WRITTEN TASK:
Could you print all of the following lines word for word, leaving out the images?

TASK INPUT Start Marker

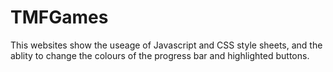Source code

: # TMFGames
This websites show the useage of Javascript and CSS style sheets, and the ablity to change the colours of the progress bar and highlighted buttons.   
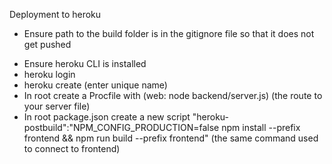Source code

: Deployment to heroku

- Ensure path to the build folder is in the gitignore file so that it does not get pushed

* Ensure heroku CLI is installed
* heroku login
* heroku create (enter unique name)
* In root create a Procfile with (web: node backend/server.js) (the route to your server file)
* In root package.json create a new script "heroku-postbuild":"NPM_CONFIG_PRODUCTION=false npm install --prefix frontend && npm run build --prefix frontend" (the same command used to connect to frontend)
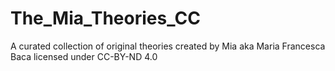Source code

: # The_Mia_Theories_CC
A curated collection of original theories created by Mia aka Maria Francesca Baca licensed under CC-BY-ND 4.0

TASK INPUT End Marker

COMPLETED TASK:
Source code

: # TMFGames
This websites show the useage of Javascript and CSS style sheets, and the ablity to change the colours of the progress bar and highlighted buttons.   
Source code

: Deployment to heroku

- Ensure path to the build folder is in the gitignore file so that it does not get pushed

* Ensure heroku CLI is installed
* heroku login
* heroku create (enter unique name)
* In root create a Procfile with (web: node backend/server.js) (the route to your server file)
* In root package.json create a new script "heroku-postbuild":"NPM_CONFIG_PRODUCTION=false npm install --prefix frontend && npm run build --prefix frontend" (the same command used to connect to frontend)
Source code

: # The_Mia_Theories_CC
A curated collection of original theories created by Mia aka Maria Francesca Baca licensed under CC-BY-ND 4.0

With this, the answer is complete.